Class WaybackCDXExtractionWARCBatchJob

  • All Implemented Interfaces:
    Serializable

    public class WaybackCDXExtractionWARCBatchJob
    extends WARCBatchJob
    Returns a cdx file using the appropriate format for wayback, including canonicalisation of urls. The returned files are unsorted.
    See Also:
    Serialized Form
    • Constructor Detail

      • WaybackCDXExtractionWARCBatchJob

        public WaybackCDXExtractionWARCBatchJob()
        Constructor which set timeout to one day.
      • WaybackCDXExtractionWARCBatchJob

        public WaybackCDXExtractionWARCBatchJob​(long timeout)
        Alternate constructor, where a timeout can be set.
        Parameters:
        timeout - specific timeout period
    • Method Detail

      • getFilter

        public WARCBatchFilter getFilter()
        Set the filter, so only response records are currently processed.
        Overrides:
        getFilter in class WARCBatchJob
        Returns:
        A filter telling which records should be given to processRecord().
      • initialize

        public void initialize​(OutputStream os)
        Initializes the private fields of this class.
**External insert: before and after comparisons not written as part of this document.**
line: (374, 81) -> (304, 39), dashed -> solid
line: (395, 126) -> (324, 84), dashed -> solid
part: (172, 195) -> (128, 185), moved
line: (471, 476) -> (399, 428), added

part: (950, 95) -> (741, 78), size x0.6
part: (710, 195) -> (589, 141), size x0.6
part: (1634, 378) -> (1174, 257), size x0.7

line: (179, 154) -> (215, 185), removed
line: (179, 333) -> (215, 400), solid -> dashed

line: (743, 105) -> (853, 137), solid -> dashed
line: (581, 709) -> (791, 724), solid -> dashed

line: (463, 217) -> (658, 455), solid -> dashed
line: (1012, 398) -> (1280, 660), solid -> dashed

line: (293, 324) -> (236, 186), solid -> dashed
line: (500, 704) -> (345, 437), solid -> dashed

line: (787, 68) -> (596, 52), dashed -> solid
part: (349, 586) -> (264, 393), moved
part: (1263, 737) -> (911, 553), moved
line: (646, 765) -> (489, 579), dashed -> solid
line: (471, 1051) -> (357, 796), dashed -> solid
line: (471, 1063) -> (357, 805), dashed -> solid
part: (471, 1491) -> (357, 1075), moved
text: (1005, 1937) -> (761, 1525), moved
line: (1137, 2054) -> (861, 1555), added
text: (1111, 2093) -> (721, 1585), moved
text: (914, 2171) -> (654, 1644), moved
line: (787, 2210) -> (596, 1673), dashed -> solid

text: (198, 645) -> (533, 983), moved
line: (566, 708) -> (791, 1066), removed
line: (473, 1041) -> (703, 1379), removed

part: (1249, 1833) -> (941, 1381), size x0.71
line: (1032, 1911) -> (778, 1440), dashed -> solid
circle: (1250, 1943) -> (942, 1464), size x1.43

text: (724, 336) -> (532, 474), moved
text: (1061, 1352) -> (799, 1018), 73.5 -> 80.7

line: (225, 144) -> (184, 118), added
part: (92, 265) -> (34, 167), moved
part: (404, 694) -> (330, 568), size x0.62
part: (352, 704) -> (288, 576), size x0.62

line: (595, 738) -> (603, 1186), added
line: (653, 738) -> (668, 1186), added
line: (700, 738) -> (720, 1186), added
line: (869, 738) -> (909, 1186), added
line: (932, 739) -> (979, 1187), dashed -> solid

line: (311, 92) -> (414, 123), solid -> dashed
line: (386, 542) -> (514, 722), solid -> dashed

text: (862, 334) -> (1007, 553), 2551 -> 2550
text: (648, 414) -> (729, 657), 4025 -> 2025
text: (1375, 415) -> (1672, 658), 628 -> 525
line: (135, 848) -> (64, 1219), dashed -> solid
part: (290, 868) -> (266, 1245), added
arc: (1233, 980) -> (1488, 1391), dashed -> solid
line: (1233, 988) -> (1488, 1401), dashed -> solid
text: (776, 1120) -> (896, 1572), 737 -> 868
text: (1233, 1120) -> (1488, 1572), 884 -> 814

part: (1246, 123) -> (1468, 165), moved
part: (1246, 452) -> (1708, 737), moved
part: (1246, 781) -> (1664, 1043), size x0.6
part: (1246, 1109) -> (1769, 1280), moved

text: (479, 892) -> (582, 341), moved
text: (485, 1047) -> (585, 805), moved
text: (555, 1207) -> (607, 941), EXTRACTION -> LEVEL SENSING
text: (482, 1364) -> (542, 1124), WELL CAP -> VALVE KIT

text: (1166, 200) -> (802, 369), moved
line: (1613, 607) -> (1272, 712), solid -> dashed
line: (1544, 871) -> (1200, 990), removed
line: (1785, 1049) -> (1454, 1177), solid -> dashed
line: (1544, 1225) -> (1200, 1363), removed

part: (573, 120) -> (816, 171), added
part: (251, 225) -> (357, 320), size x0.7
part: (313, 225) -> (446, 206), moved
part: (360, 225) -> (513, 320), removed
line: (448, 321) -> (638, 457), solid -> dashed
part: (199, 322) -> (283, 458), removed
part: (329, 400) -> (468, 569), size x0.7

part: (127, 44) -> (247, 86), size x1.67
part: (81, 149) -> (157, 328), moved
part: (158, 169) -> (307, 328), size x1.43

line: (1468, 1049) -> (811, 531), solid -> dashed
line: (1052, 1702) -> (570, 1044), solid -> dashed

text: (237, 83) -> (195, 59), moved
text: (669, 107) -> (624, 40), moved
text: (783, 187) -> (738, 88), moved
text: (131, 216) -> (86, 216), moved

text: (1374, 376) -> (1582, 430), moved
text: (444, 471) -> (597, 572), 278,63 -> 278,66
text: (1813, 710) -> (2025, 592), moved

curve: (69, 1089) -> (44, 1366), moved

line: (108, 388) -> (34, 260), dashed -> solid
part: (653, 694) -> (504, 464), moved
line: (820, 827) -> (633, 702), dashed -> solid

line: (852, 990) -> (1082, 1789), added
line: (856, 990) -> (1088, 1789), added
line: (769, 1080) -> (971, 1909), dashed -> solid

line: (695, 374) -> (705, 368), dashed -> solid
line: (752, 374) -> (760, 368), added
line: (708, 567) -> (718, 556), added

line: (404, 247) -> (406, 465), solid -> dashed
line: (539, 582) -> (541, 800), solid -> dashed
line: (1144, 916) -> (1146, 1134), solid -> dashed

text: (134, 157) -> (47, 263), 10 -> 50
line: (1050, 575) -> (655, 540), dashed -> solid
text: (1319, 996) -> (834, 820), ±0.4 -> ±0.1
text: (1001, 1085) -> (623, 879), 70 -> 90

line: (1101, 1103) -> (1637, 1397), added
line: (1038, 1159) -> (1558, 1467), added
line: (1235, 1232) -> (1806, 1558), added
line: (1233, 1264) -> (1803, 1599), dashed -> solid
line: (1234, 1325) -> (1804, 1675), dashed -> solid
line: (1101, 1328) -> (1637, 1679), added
Some of these are relatively heavy objects, so it is important that they are only initialised once.
        Specified by:
        initialize in class WARCBatchJob
        Parameters:
        os - unused argument
      • finish

        public void finish​(OutputStream os)
        Does nothing except log the end of the job.
        Specified by:
        finish in class WARCBatchJob
        Parameters:
        os - unused argument.
      • processRecord

        public void processRecord​(org.archive.io.warc.WARCRecord record,
                                  OutputStream os)
        For each response WARCRecord it writes one CDX line (including newline) to the output. If an warcrecord cannot be converted to a CDX record for any reason then any resulting exception is caught and logged.
        Specified by:
        processRecord in class WARCBatchJob
        Parameters:
        record - the WARCRecord to be indexed.
        os - the OutputStream to which output is written.